Mercedes announced last October that it had secured an option to join the grid as a manufacturer from season five (2018/19), but was still evaluating an entry as of last month.

Despite having until October to make a final decision on taking up the entry, Mercedes announced on Monday that it would be going ahead with plans to join Formula E, starting from season six (2019/20).

As part of a realignment of its motorsport interests, Mercedes also confirmed that it would be quitting DTM, Germany’s leading touring car series, at the end of 2018.

“Mercedes Benz has announced a strategic repositioning of its motorsport activities: the company will conclude its participation in DTM at the end of 2018 and enter Formula E in the 2019/20 season,” a statement reads.

“This new approach will see Mercedes-Benz competing at both ends of the motorsport spectrum: in Formula 1, the pinnacle of motorsport combining high technology and the most demanding competitive challenge; and in Formula E, which embodies the transformation that is underway in the automotive industry.”

“Mercedes-Benz will market future battery powered electric vehicles using the EQ label,” said Dr.

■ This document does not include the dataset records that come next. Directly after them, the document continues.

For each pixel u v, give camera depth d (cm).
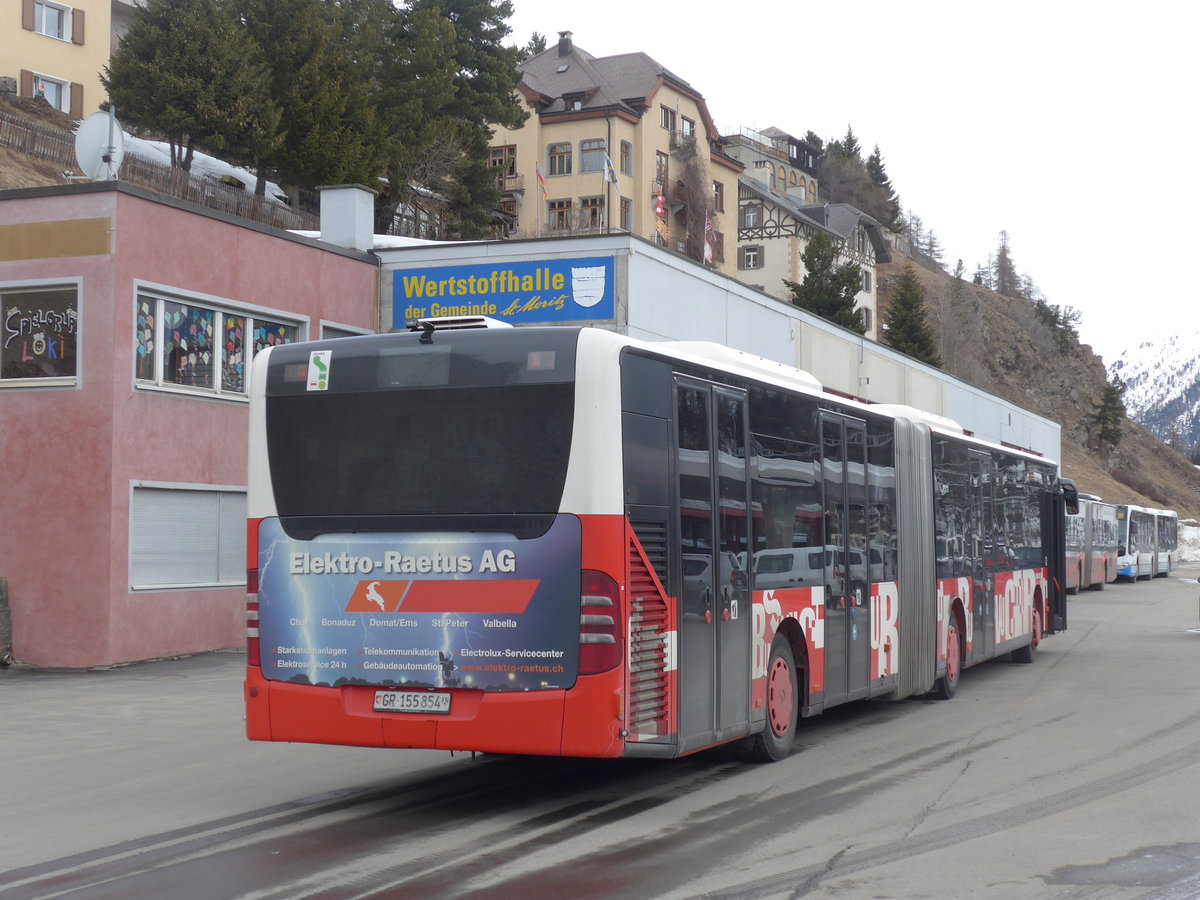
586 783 1006
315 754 1163
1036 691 1647
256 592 906
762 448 1070
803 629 1147
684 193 7556
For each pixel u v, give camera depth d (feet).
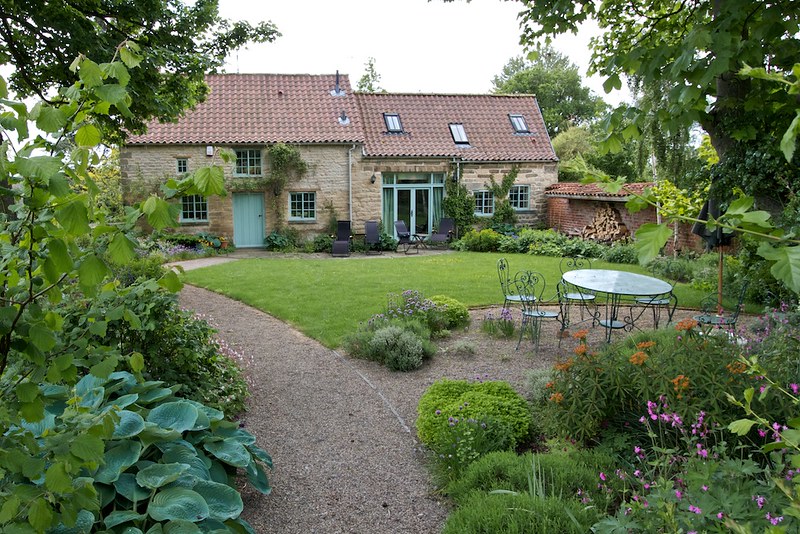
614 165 77.10
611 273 23.27
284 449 14.05
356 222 60.59
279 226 58.65
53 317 6.01
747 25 11.51
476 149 63.36
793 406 10.27
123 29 26.00
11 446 5.31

Jens Thiemer, Vice President Marketing Mercedes-Benz.

“Formula E is a significant step in order to demonstrate the performance of our attractive battery powered electric vehicles, as well as giving an emotional spin to our EQ technology brand through motorsport and marketing.”

Mercedes head of motorsport Toto Wolff added: “In motorsport like in every other area, we want to be the benchmark in the premium segment and to explore innovative new projects.

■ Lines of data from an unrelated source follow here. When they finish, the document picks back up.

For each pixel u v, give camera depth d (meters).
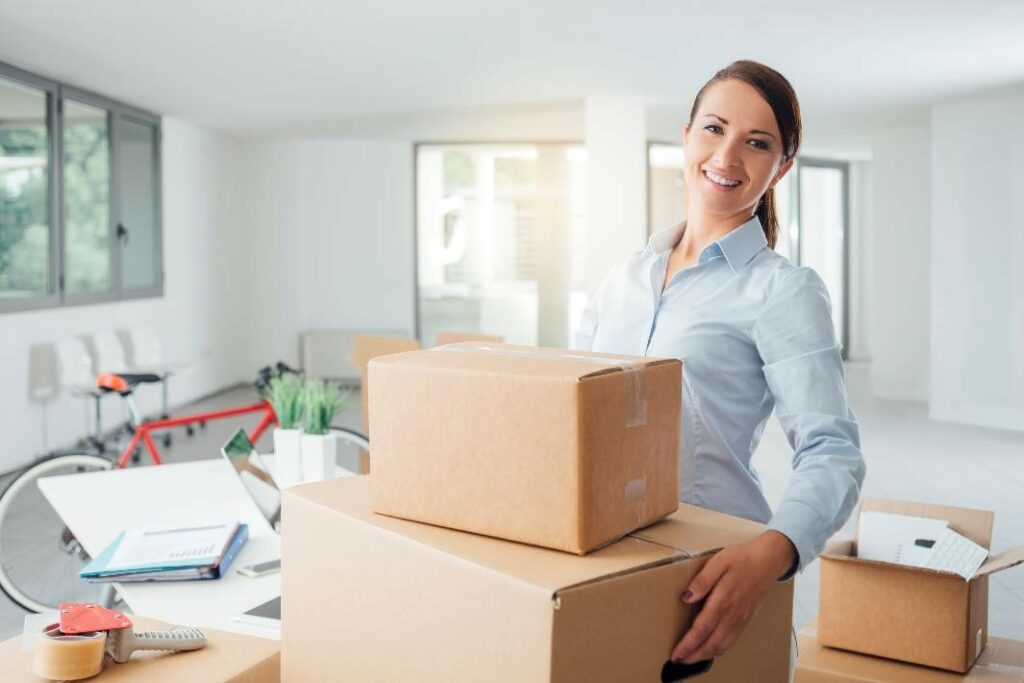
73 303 6.93
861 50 6.10
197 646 1.21
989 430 7.68
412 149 10.38
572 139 10.27
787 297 1.21
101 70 6.47
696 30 5.57
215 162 9.67
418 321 10.56
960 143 8.03
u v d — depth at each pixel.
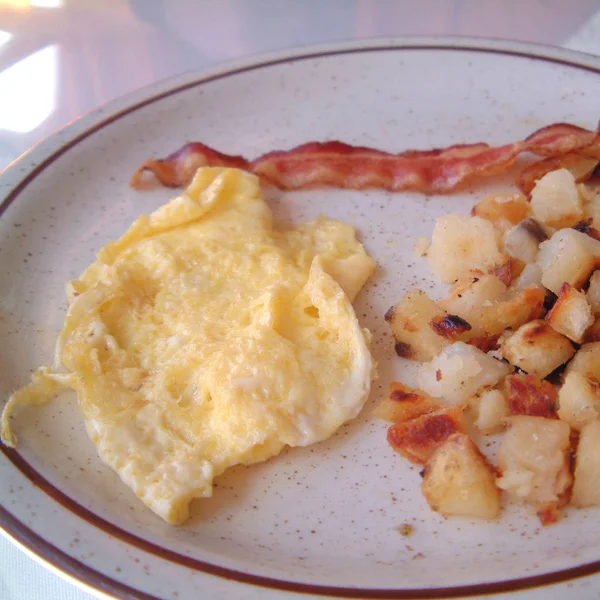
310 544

“The combination of Formula 1 and Formula E delivers that. Formula E is like an exciting start-up venture: it offers a brand new format, combining racing with a strong event character, in order to promote current and future technologies.

“Electrification is happening in the road car world and Formula E offers manufacturers an interesting platform to bring this technology to a new audience – and to do so with a completely new kind of racing, different to any other series.

“I am pleased that we were able to extend our entry option for one year to the 2019/20 season. This gives us time to properly understand the series and to prepare for our entry in the right way.”

“Today is a great day as we welcome Mercedes to the Formula E family – adding to the increasing number of manufacturers joining the electric revolution,” Formula E CEO Alejandro Agag said.

“This step shows how much the world is changing, not only in motorsport, but the whole automotive industry. We’re witnessing a transformation that will first change our cities, and then our roads.

“Formula E is the championship that embodies that change, and together with all our teams and manufacturers we’ll keep pushing for technologies to have better and more affordable electric cars.”